Fluent reading skills are required in all professions. The target of “Sanat haltuun” (Words matter) project, supported by UPM and organised by the Finnish Reading Centre, is to inspire students of technical vocational schools to read and improve their reading skills. In addition, UPM together with the Reading Centre want to develop operating models to improve students’ reading skills in the future. The aim is also to stimulate discussion and raise awareness on the reading skills of young students in vocational schools.

Lukukeskuksen-logoThe Finnish Reading Centre will organise 100 functional literacy workshops to students of technical vocational schools all around Finland. In addition to the Reading Centre, Finnish language teachers of vocational schools, authors and researchers will participate in the planning of the workshops. The project of one year and a half will begin in the autumn of 2016.

”The Finnish Reading Centre has a vast national network and long experience of organising author visits and literacy workshops. The author visits and the functional workshops in particular have been perceived as good means to inspire children and young people to read. UPM’s support is crucial and we are very pleased about this co-operation”, says Ilmi Villacís, Executive Director of the Finnish Reading Centre.
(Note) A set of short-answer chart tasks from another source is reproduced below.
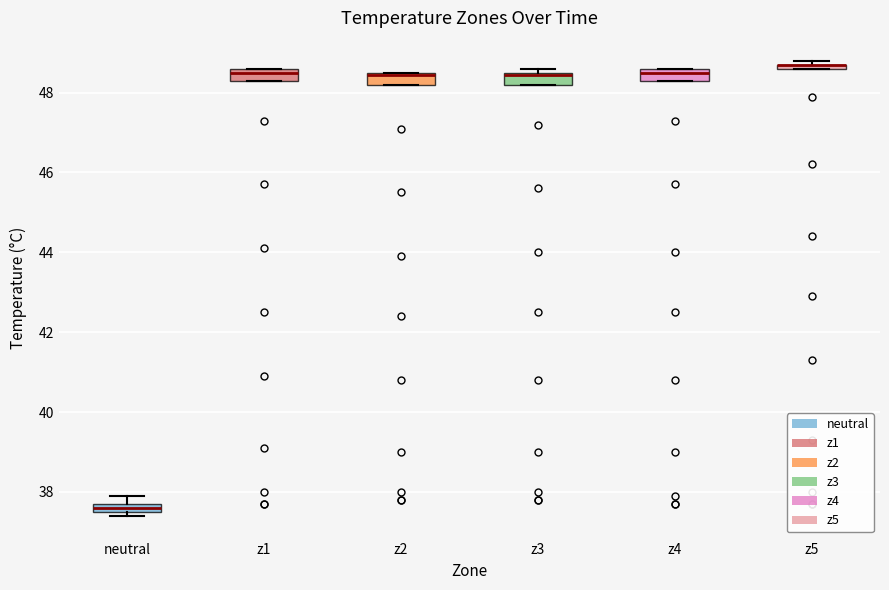

Where is the upper edge of the box for neutral on the y-axis? The values are not printed on the chart, so give them approximately, as read against the axis.

37.8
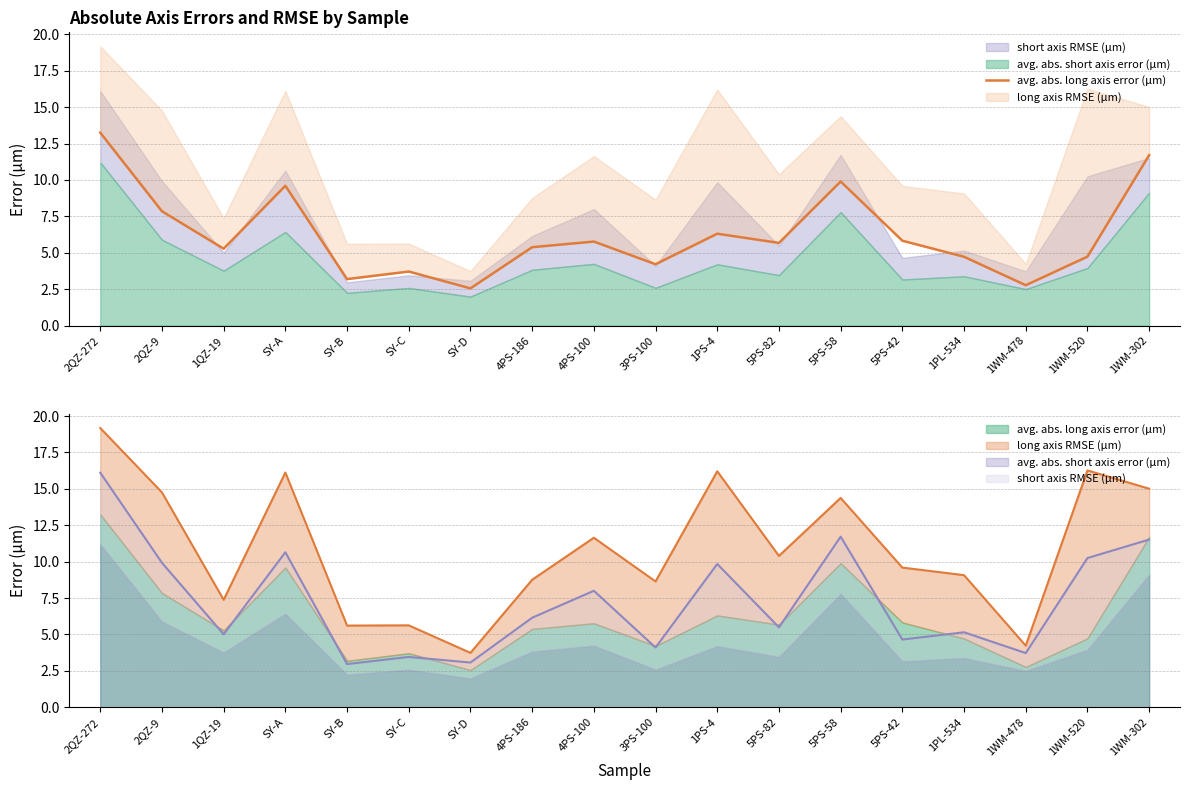

Reading left to right, what are all the values shown in this chart?

2QZ-272=13.2	2QZ-9=7.8	1QZ-19=5.3	SY-A=9.6	SY-B=3.2	SY-C=3.7	SY-D=2.6	4PS-186=5.4	4PS-100=5.8	3PS-100=4.2	1PS-4=6.3	5PS-82=5.7	5PS-58=9.9	5PS-42=5.8	1PL-534=4.7	1WM-478=2.8	1WM-520=4.7	1WM-302=11.7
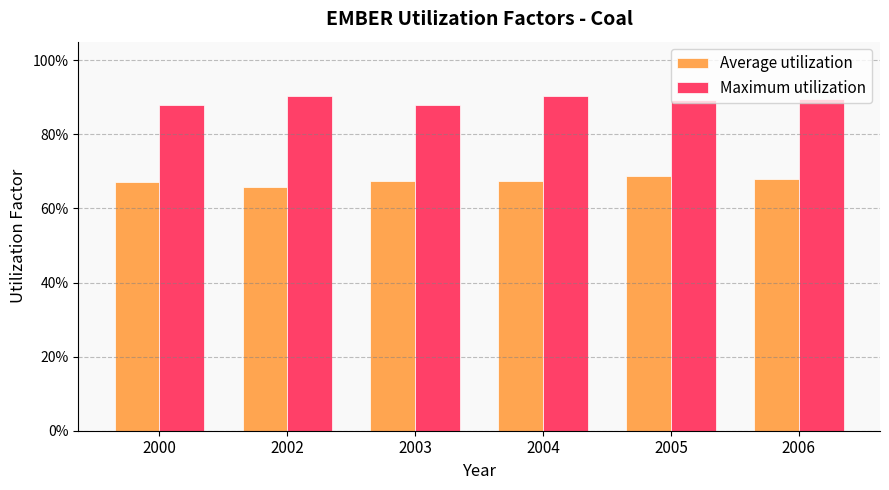

What is the value of the Maximum utilization bar at the 4th from the left?

0.9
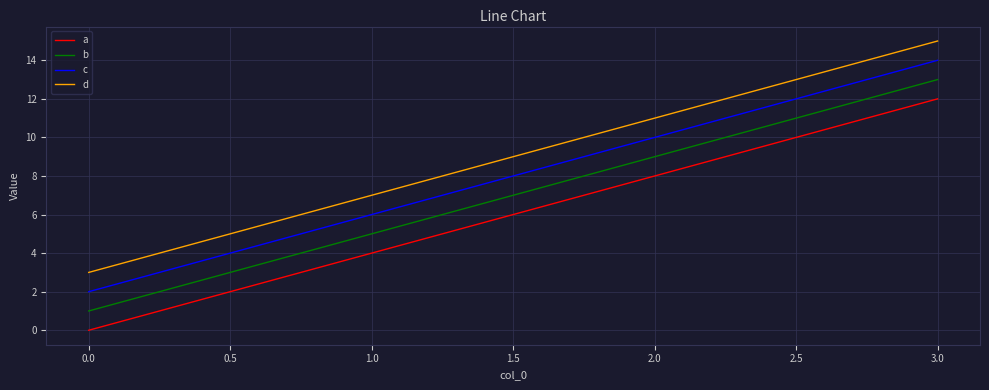

What are all the series names shown in the legend?

a, b, c, d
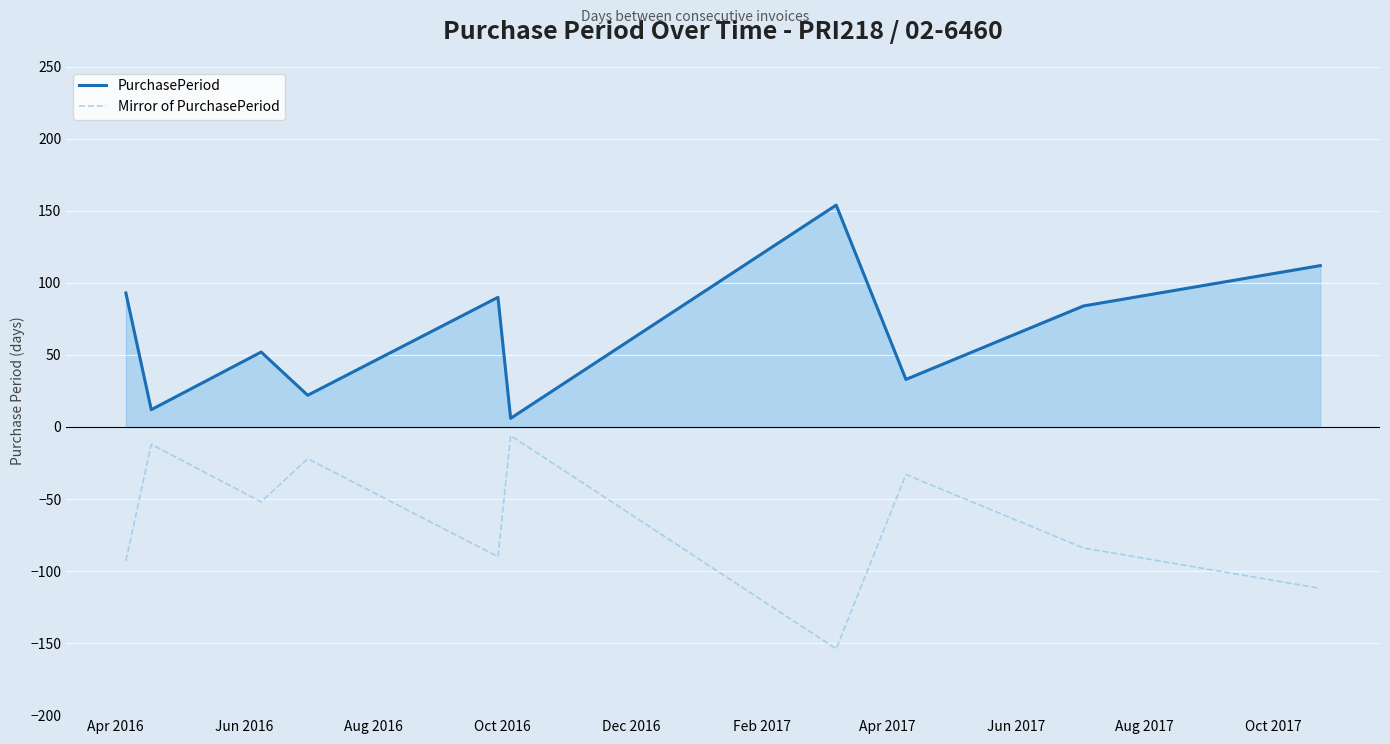

True or false: Mirror of PurchasePeriod and PurchasePeriod cross at least once.

False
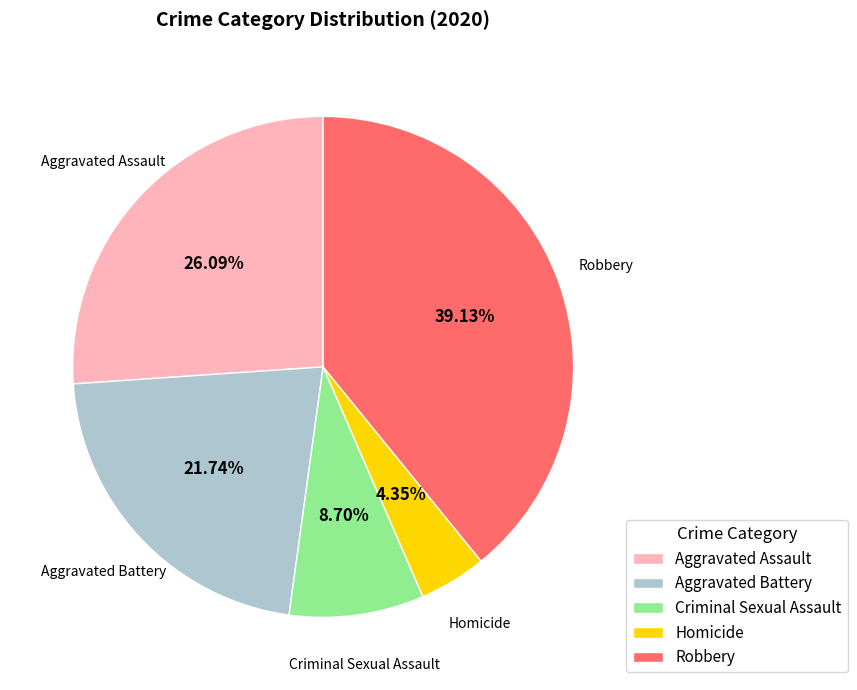

Between Aggravated Assault and Homicide, which is larger?

Aggravated Assault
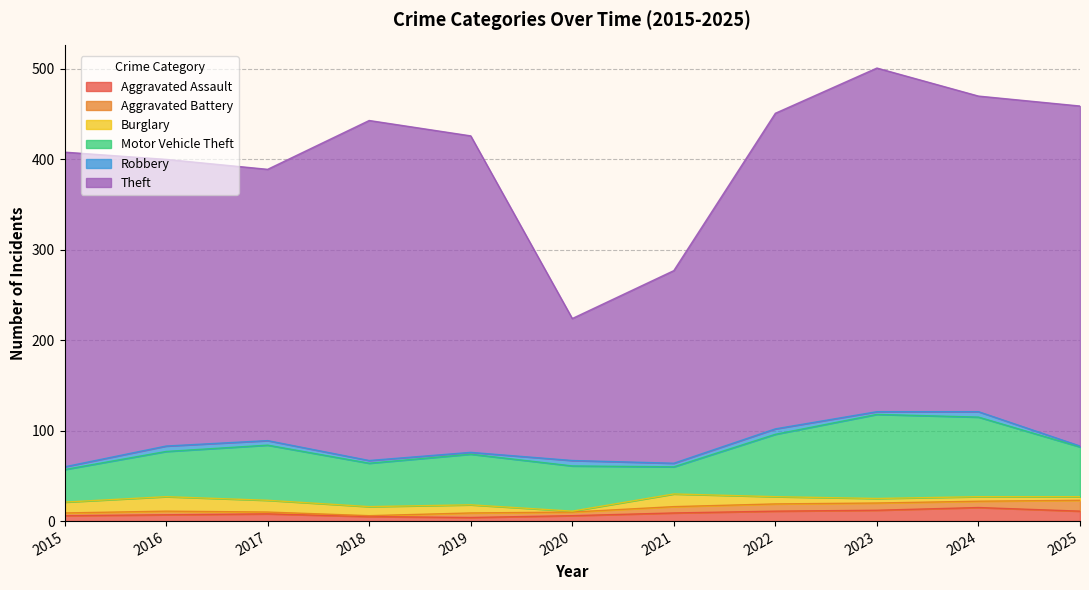

True or false: Robbery and Theft intersect in this chart.

False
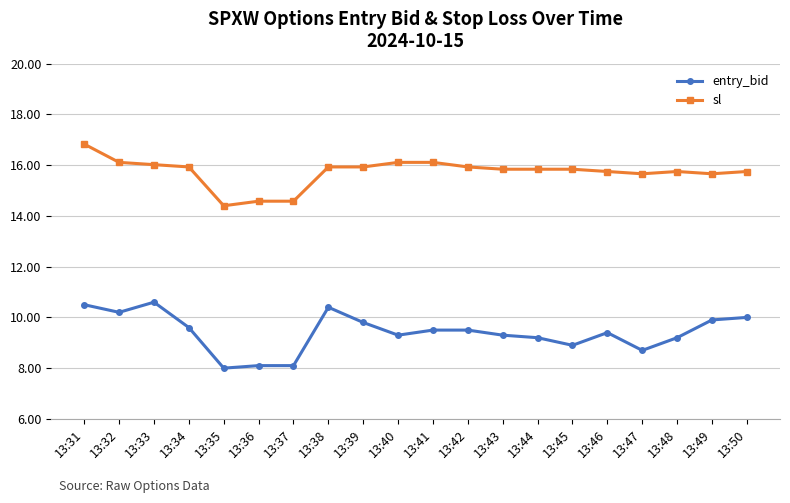

Which series has the largest range (max minus min)?

entry_bid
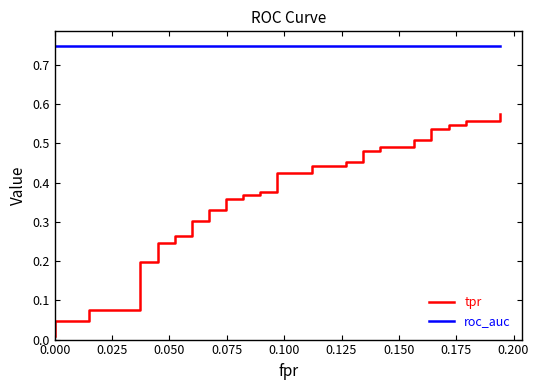

True or false: tpr and roc_auc cross at least once.

False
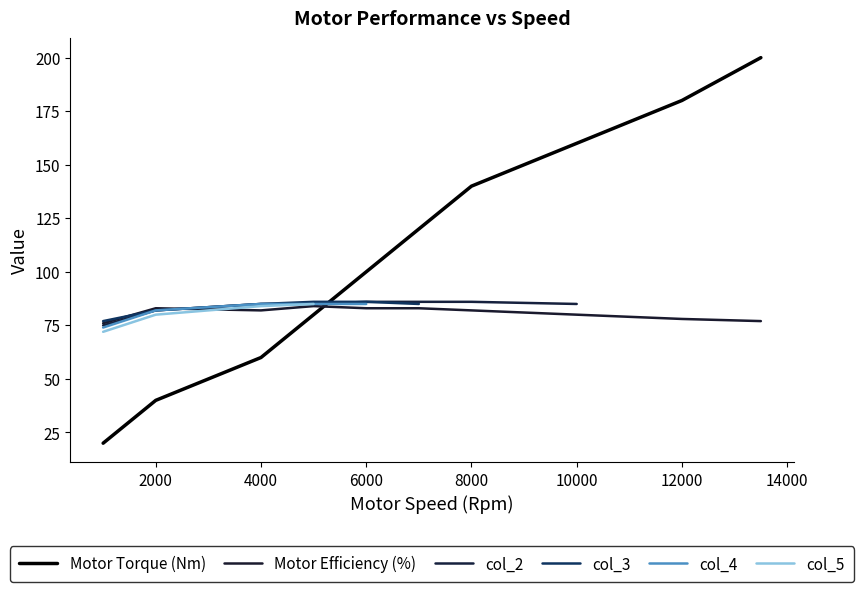

True or false: col_4 has more than 0 points higher than both neighbors.

False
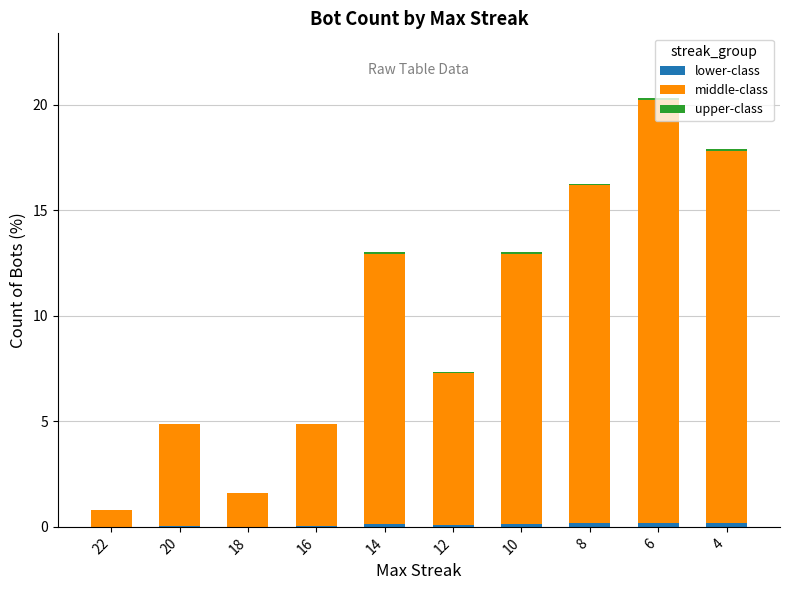

At which category is the sum across all series the highest?

6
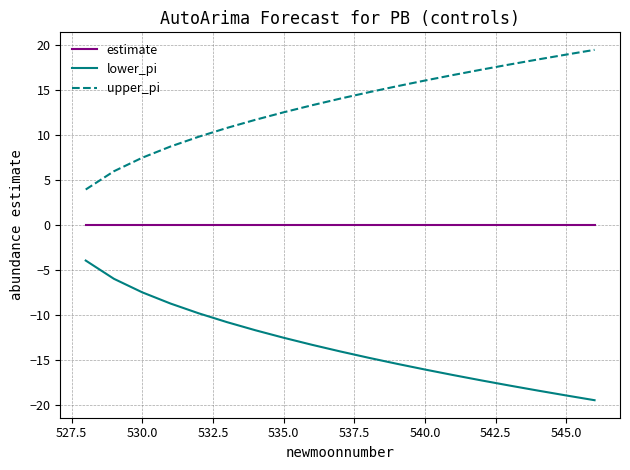

True or false: upper_pi and estimate cross at least once.

False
Students need fluent reading skills

”In today’s work life, everybody needs to continuously learn new things. There are new ways of working, new machinery and new standards. If reading is slow or inconvenient, it is difficult to develop one’s competencies. With the project, UPM wants to support the development of text skills of students in technical fields. The Finnish Reading Centre, which operates nationwide, has excellent means to take up the challenge,” says Pirkko Harrela, Executive Vice President, Stakeholder Relations, UPM.

Research shows that one in ten young people have poor reading skills. The difference between girls and boys has increased in Finland – unlike in many other countries participating in the PISA survey. Therefore, work is needed in order to improve boys’ reading skills. There is a risk that the boys’ poor reading skills limit their lives, and prevent them from succeeding in their studies and in working life.

UPM has a literacy project also in Germany in in conjunction with the Reading Centre’s sister organisation German Stiftung Lesen (German Reading Foundation). There UPM supports the development of reading skills among refugee children.

“We are concerned with literacy of young people and we want to increase awareness of the importance of reading and continuous learning. Photos and videos are an important part of young people’s lives, but things are just easier if you can also understand texts fluently and write your thoughts to others at the work place,” says Harrela.

“Sanat haltuun” project is part of UPM’s ”Biofore Share and Care” programme. The programme focuses on projects that are relevant to both UPM’s business and responsibility goals. The focus areas are: Reading & Learning, Engaging with communities, Responsible water use and Boosting bioinnovations.